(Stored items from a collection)
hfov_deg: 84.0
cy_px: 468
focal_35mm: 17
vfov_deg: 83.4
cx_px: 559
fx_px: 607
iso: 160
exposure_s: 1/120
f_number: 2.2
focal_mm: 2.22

---

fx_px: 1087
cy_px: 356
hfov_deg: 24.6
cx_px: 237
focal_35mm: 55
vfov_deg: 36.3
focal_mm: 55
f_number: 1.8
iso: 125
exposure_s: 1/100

**Exercise directions:**
With the line holding "hfov_deg: 84.0" as the first and the line holding "focal_mm: 2.22" as the last, set down that range of the entries above exactly, and nothing else.

**Task response:**
hfov_deg: 84.0
cy_px: 468
focal_35mm: 17
vfov_deg: 83.4
cx_px: 559
fx_px: 607
iso: 160
exposure_s: 1/120
f_number: 2.2
focal_mm: 2.22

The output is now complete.